- Your objective: Show all lines below holding the string "复印件清晰可认".

- Provided entries:

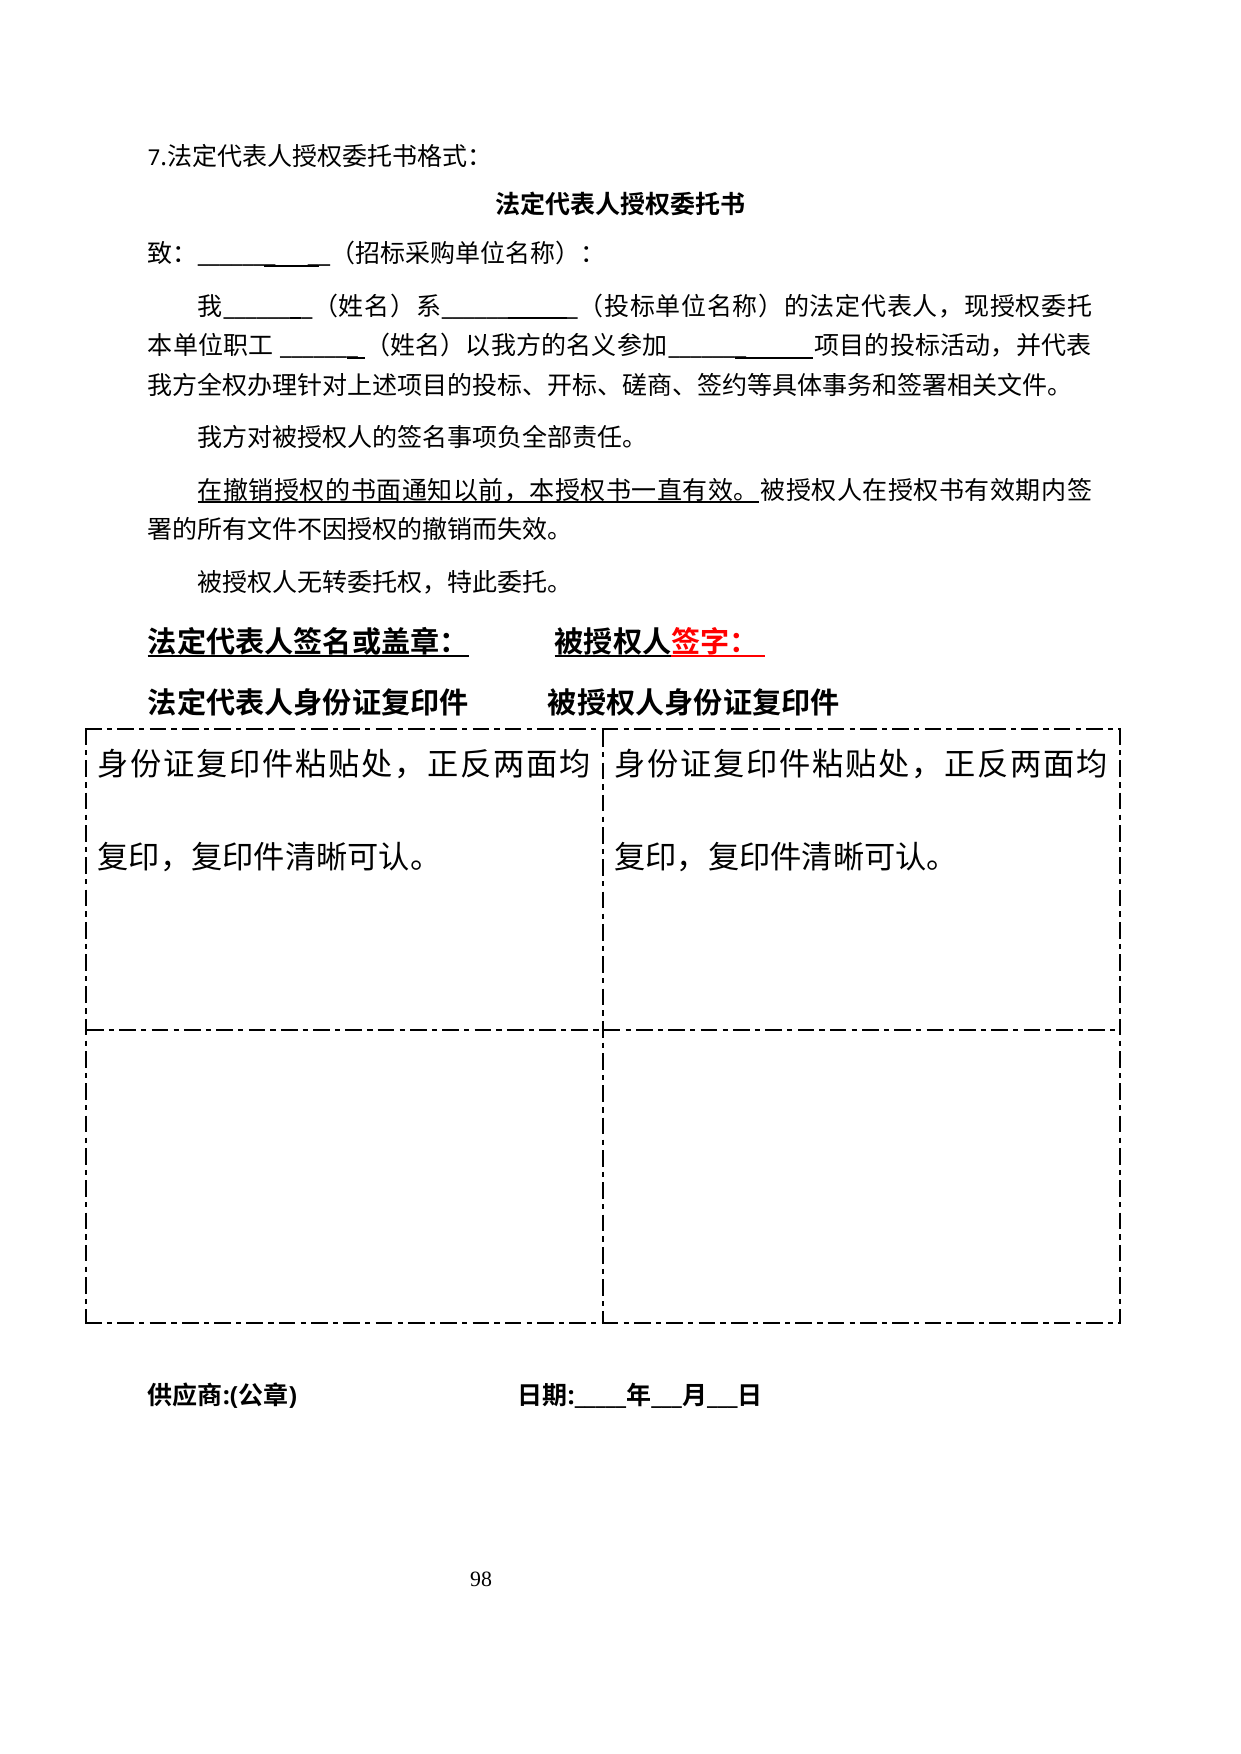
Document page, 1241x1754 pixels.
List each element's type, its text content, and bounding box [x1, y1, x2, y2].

text 致：_______ __（招标采购单位名称）： [148, 234, 1093, 270]
table_cell [603, 1029, 1120, 1322]
table_cell [86, 1029, 603, 1322]
table_header 身份证复印件粘贴处，正反两面均复印，复印件清晰可认。 [86, 728, 603, 1029]
table_header 身份证复印件粘贴处，正反两面均复印，复印件清晰可认。 [603, 728, 1120, 1029]
text 我________（姓名）系_______ __（投标单位名称）的法定代表人，现授权委托本单位职工 _______ （姓名）以我方的名义参加_______ 项目的投标活动，并代表我方全权办理针对上述项目的投标、开标、磋商、签约等具体事务和签署相关文件。 [148, 286, 1093, 402]
text 我方对被授权人的签名事项负全部责任。 [148, 418, 1093, 454]
text 法定代表人身份证复印件 被授权人身份证复印件 [148, 675, 1093, 723]
text 被授权人无转委托权，特此委托。 [148, 562, 1093, 598]
text 供应商:(公章) 日期:_____年___月___日 [148, 1375, 1093, 1411]
text 法定代表人授权委托书 [148, 185, 1093, 221]
text 在撤销授权的书面通知以前，本授权书一直有效。被授权人在授权书有效期内签署的所有文件不因授权的撤销而失效。 [148, 470, 1093, 546]
text 法定代表人签名或盖章： 被授权人签字： [148, 614, 1093, 662]
text 7.法定代表人授权委托书格式： [148, 136, 1093, 172]
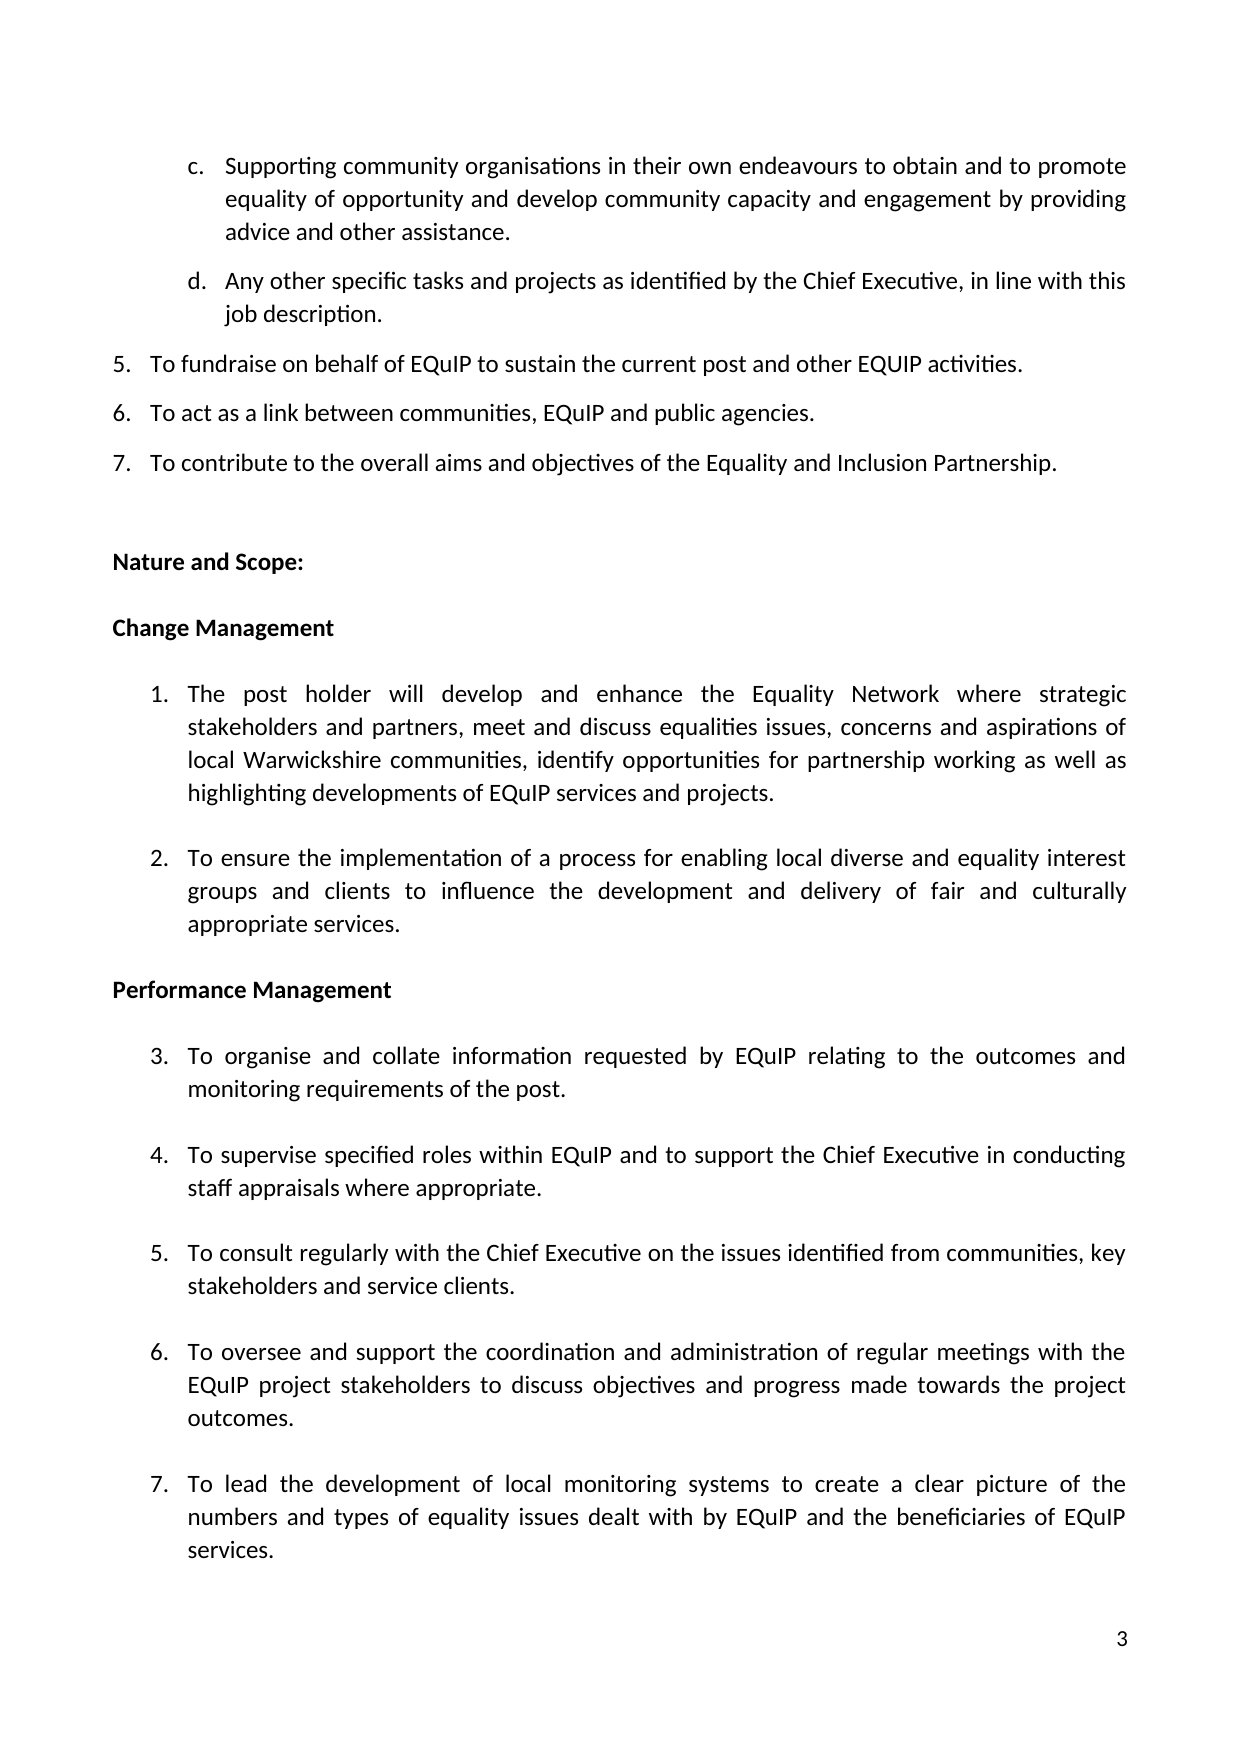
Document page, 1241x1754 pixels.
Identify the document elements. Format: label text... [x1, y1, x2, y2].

list To fundraise on behalf of EQuIP to sustain the current post and other EQUIP activities. [112, 348, 1128, 378]
list To supervise specified roles within EQuIP and to support the Chief Executive in conducting staff appraisals where appropriate. [150, 1139, 1128, 1202]
list To oversee and support the coordination and administration of regular meetings with the EQuIP project stakeholders to discuss objectives and progress made towards the project outcomes. [150, 1336, 1128, 1433]
text Nature and Scope: [112, 546, 1128, 577]
list To ensure the implementation of a process for enabling local diverse and equality interest groups and clients to influence the development and delivery of fair and culturally appropriate services. [150, 842, 1128, 939]
list To consult regularly with the Chief Executive on the issues identified from communities, key stakeholders and service clients. [150, 1237, 1128, 1301]
list To contribute to the overall aims and objectives of the Equality and Inclusion Partnership. [112, 447, 1128, 478]
list To lead the development of local monitoring systems to create a clear picture of the numbers and types of equality issues dealt with by EQuIP and the beneficiaries of EQuIP services. [150, 1468, 1128, 1564]
list Any other specific tasks and projects as identified by the Chief Executive, in line with this job description. [187, 265, 1128, 329]
list To act as a link between communities, EQuIP and public agencies. [112, 397, 1128, 428]
list To organise and collate information requested by EQuIP relating to the outcomes and monitoring requirements of the post. [150, 1040, 1128, 1103]
text Performance Management [112, 974, 1128, 1005]
list Supporting community organisations in their own endeavours to obtain and to promote equality of opportunity and develop community capacity and engagement by providing advice and other assistance. [187, 150, 1128, 246]
list The post holder will develop and enhance the Equality Network where strategic stakeholders and partners, meet and discuss equalities issues, concerns and aspirations of local Warwickshire communities, identify opportunities for partnership working as well as highlighting developments of EQuIP services and projects. [150, 678, 1128, 807]
text Change Management [112, 612, 1128, 643]
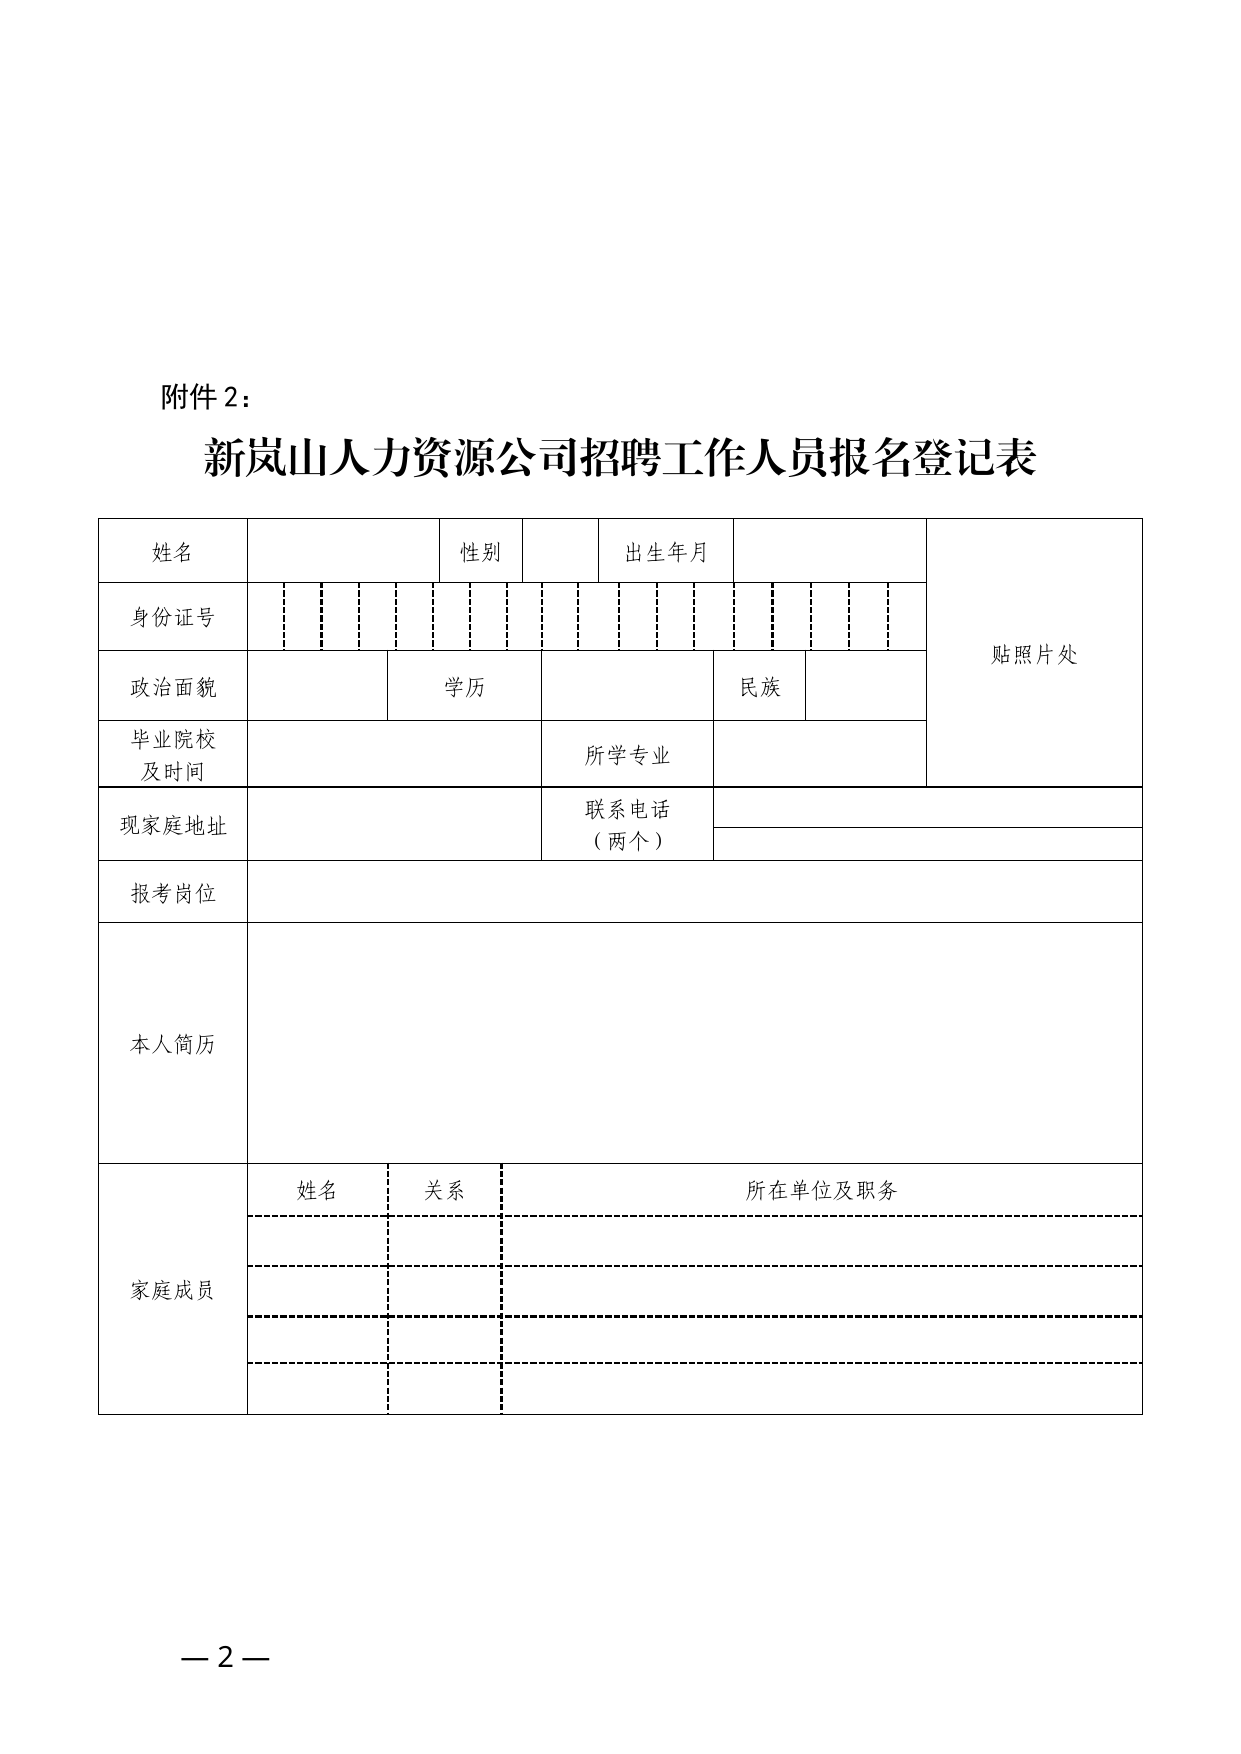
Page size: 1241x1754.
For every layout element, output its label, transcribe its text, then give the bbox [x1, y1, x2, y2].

- Output for this exercise:
table_header 身份证复印件粘贴处，正反两面均复印，复印件清晰可认。 [86, 728, 603, 1029]
table_header 身份证复印件粘贴处，正反两面均复印，复印件清晰可认。 [603, 728, 1120, 1029]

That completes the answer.